Umberto Eco, Jorge Luis Borges, Isidoro de Sevilha, Francis Bacon, homens da literatura que sonharam, leram, escreveram e colecionaram obras inigualáveis. E, agora, junta-se a esta lista um nome improvável, que viajou obsessivamente por toda a Europa em nome desta paixão. Em O Memorial dos Livros Naufragados, Edward Wilson-Lee revela a história de Hernando Colón, filho ilegítimo de Cristóvão Colombo cuja grande aventura foi criar a maior biblioteca do mundo.
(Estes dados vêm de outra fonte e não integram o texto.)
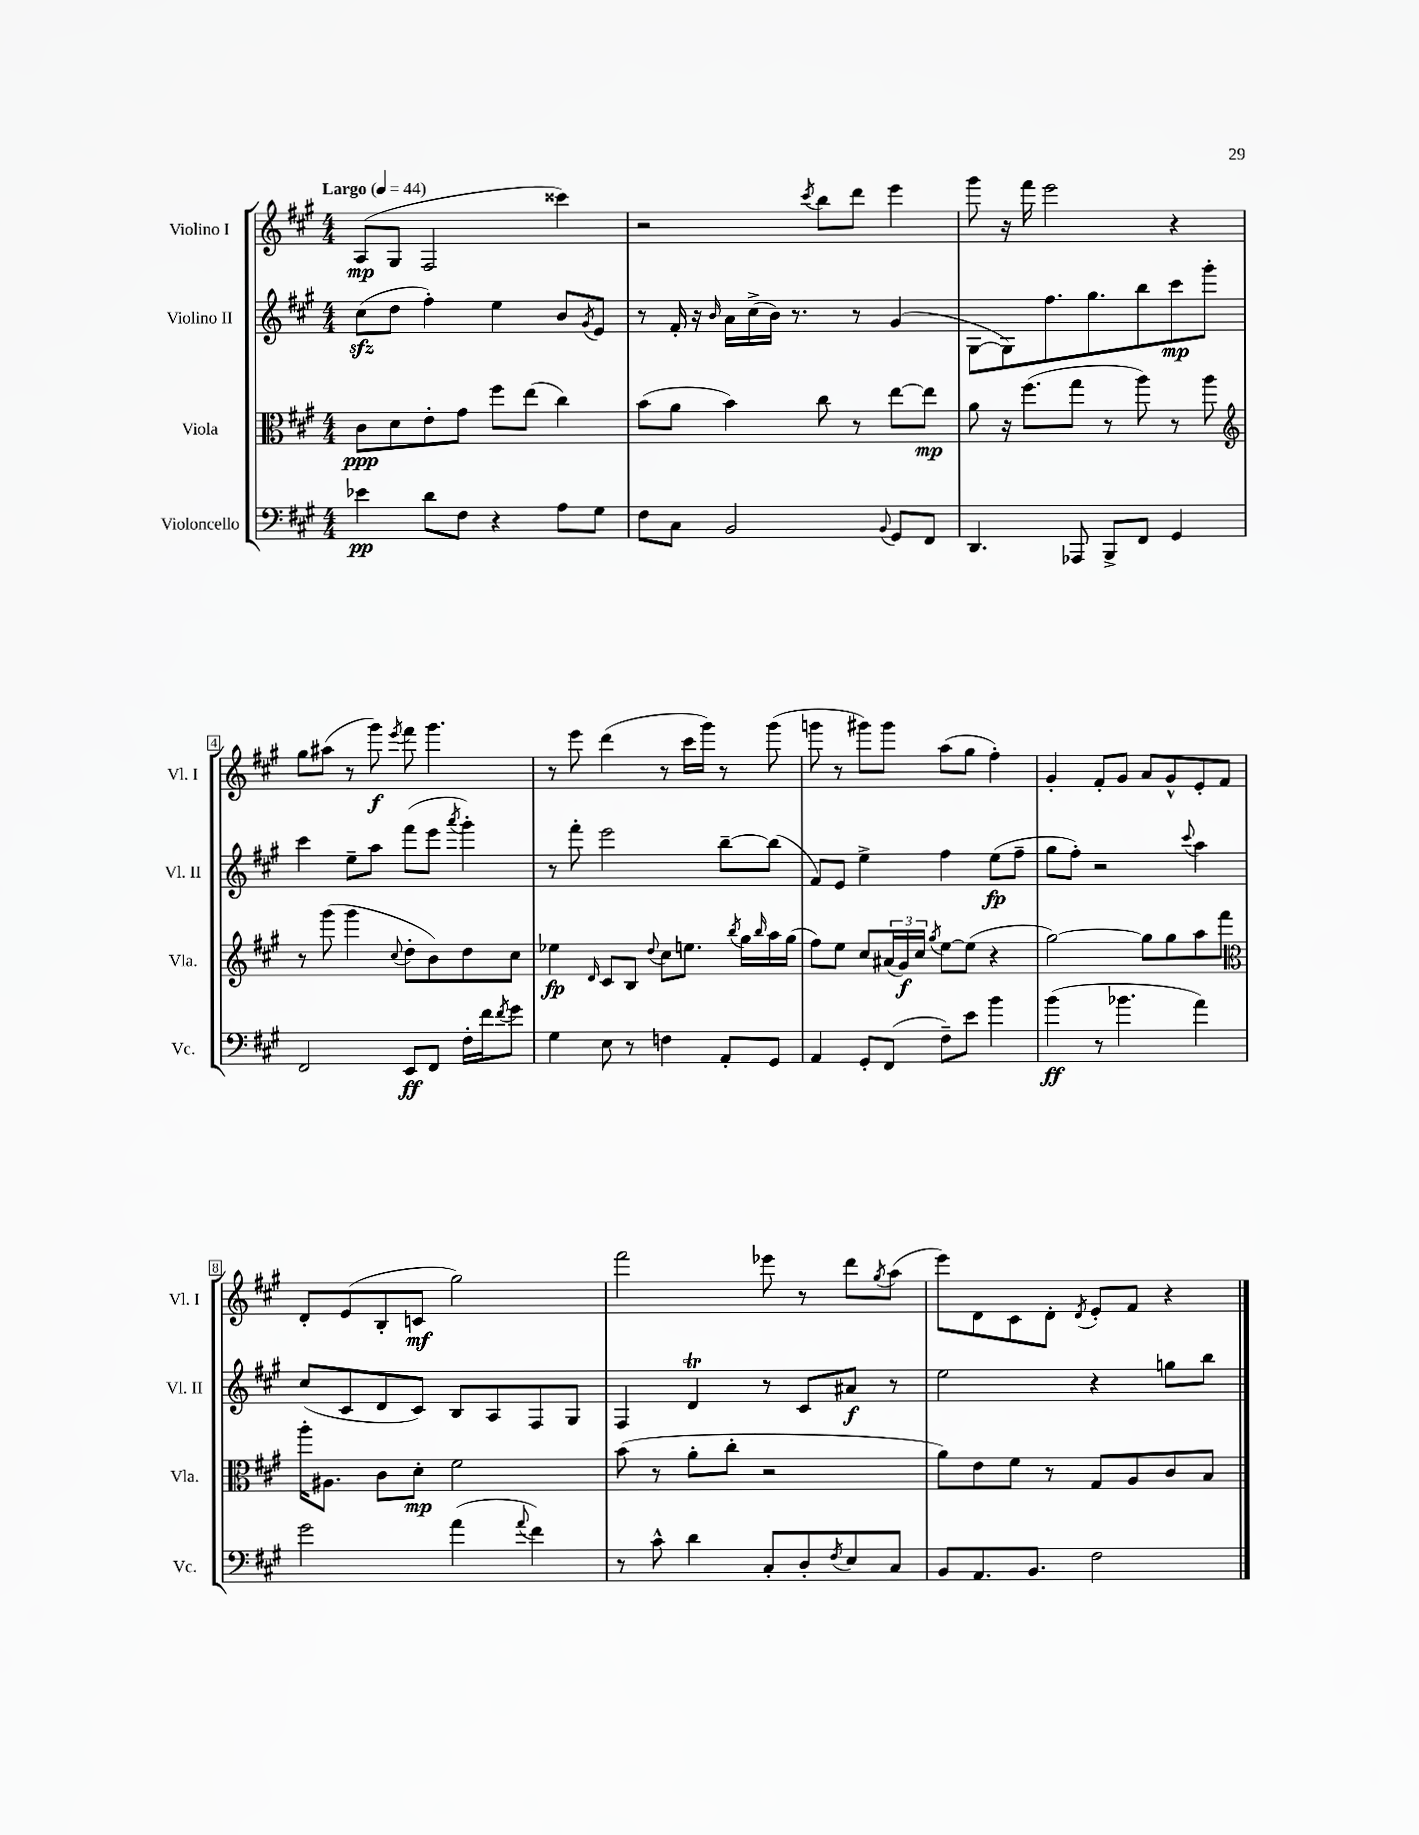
<<
\new StaffGroup <<
\new Staff = "s0" \with { instrumentName = "Violino I" shortInstrumentName = "Vl. I" } {
    \clef treble \key a \major \numericTimeSignature \time 4/4 \tempo "Largo" 4 = 44
    a8\mp( gis8 fis2 cisis'''4) |
    r2 \acciaccatura { cis'''8 } b''8 d'''8 e'''4 |
    gis'''8 r16 fis'''16 e'''2 r4 |
    gis''8 ais''8( r8 gis'''8\f) \acciaccatura { e'''8 } fis'''8 gis'''4. |
    r8 e'''8 d'''4( r8 cis'''16 gis'''16) r8 gis'''8( |
    g'''8 r8 gis'''8) gis'''8 a''8( gis''8 fis''4-.) |
    gis'4-. fis'8-. gis'8 a'8 gis'8-^ e'8-. fis'8 |
    d'8-. e'8( b8-. c'8\mf gis''2) |
    fis'''2 ees'''8 r8 d'''8 \acciaccatura { gis''8 } a''8( |
    e'''8) d'8 cis'8 d'8-. \acciaccatura { d'8 } e'8-. fis'8 r4 \bar "|." |
}
\new Staff = "s1" \with { instrumentName = "Violino II" shortInstrumentName = "Vl. II" } {
    \clef treble \key a \major \numericTimeSignature \time 4/4
    cis''8\sfz( d''8 fis''4-.) e''4 b'8 \acciaccatura { gis'8 } e'8 |
    r8 fis'16-. r16 \grace { b'16 } a'16 cis''16->( b'16) r8. r8 gis'4( |
    gis8~ gis8) fis''8. gis''8. b''8 cis'''8\mp gis'''8-. |
    cis'''4 e''8-- a''8 fis'''8( e'''8 \acciaccatura { a'''8 } gis'''4-.) |
    r8 fis'''8-. e'''2 b''8~-- b''8( |
    fis'8) e'8 e''4-> fis''4 e''8\fp( fis''8-- |
    gis''8 fis''8-.) r2 \appoggiatura { cis'''8 } a''4 |
    cis''8( cis'8 d'8 cis'8) b8 a8 fis8 gis8 |
    fis4 d'4\trill r8 cis'8 ais'8\f r8 |
    e''2 r4 g''8 b''8 \bar "|." |
}
\new Staff = "s2" \with { instrumentName = "Viola" shortInstrumentName = "Vla." } {
    \clef alto \key a \major \numericTimeSignature \time 4/4
    cis'8\ppp d'8 e'8-. gis'8 fis''8 e''8( cis''4) |
    b'8( a'8 b'4) cis''8 r8 e''8~ e''8\mp |
    a'8 r16 fis''8.( gis''8 r8 a''8) r8 a''8 |
    \clef treble r8 gis'''8( gis'''4 \appoggiatura { cis''8 } d''8-. b'8) d''8 cis''8 |
    ees''4\fp \grace { d'16 } cis'8 b8 \appoggiatura { d''8 } cis''8 e''8. \acciaccatura { b''8 } gis''16 \grace { b''16 } a''16 gis''16( |
    fis''8) e''8 cis''8 \tuplet 3/2 { ais'16( gis'16\f) cis''16 } \acciaccatura { gis''8 } e''8~ e''8( r4 |
    gis''2~) gis''8 gis''8 a''8 fis'''8 |
    \clef alto a''16-. ais8. cis'8 d'8-.\mp fis'2 |
    b'8( r8 a'8-. cis''8-. r2 |
    a'8) e'8 fis'8 r8 gis8 a8 cis'8 b8 \bar "|." |
}
\new Staff = "s3" \with { instrumentName = "Violoncello" shortInstrumentName = "Vc." } {
    \clef bass \key a \major \numericTimeSignature \time 4/4
    ees'4\pp d'8 fis8 r4 a8 gis8 |
    fis8 cis8 b,2 \appoggiatura { b,8 } gis,8 fis,8 |
    d,4. aes,,8 b,,8-> fis,8 gis,4 |
    fis,2 e,8\ff fis,8 fis16-. fis'16 \acciaccatura { fis'8 } gis'8 |
    gis4 e8 r8 f4 a,8-. gis,8 |
    a,4 gis,8-. fis,8( fis8--) e'8 b'4 |
    b'4\ff( r8 bes'4. a'4) |
    gis'2 a'4( \appoggiatura { a'8 } fis'4) |
    r8 cis'8-^ d'4 cis8-. d8-. \acciaccatura { fis8 } e8 cis8 |
    b,8 a,8. b,8. fis2 \bar "|." |
}
>>
>>
\layout { \context { \Score \override BarNumber.stencil = #(make-stencil-boxer 0.1 0.3 ly:text-interface::print) } }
Em pleno século XVI, e depois da morte do seu pai, Hernando Colón decidiu continuar – e superar – a campanha do pai para explorar as fronteiras do mundo conhecido, construindo uma biblioteca que recolheria tudo o que fora impresso até então: uma vasta exploração organizada por resumos e catálogos, o primeiro motor de busca para a diversidade explosiva de matéria escrita à medida que a imprensa proliferava por toda a Europa.
Hernando acumulou inquieta e obsessivamente a sua coleção, assumindo que uma biblioteca de conhecimento universal deve incluir «todos os livros, em todas as línguas e sobre todos os assuntos». A perda de parte da sua coleção num desastre marítimo, em 1522, desencadeou a luta final para completar este projeto sublime, uma corrida contra o tempo para realizar uma visão da perfeição quase impossível.
O relato de Edward Wilson-Lee sobre a vida de Hernando é um testemunho da bela loucura dos amantes de livros, um mergulho na revolução da informação da Europa do século XVI, e um reflexo da paixão e das intrigas que estão por trás das nossas próprias tentativas de trazer ordem ao mundo de hoje.
Considerado o Melhor Livro do Ano pelo Financial Times, New Statesman, History Today e The Spectator, esta obra foi também distinguida com o Prémio Pen Hessell-Tiltman.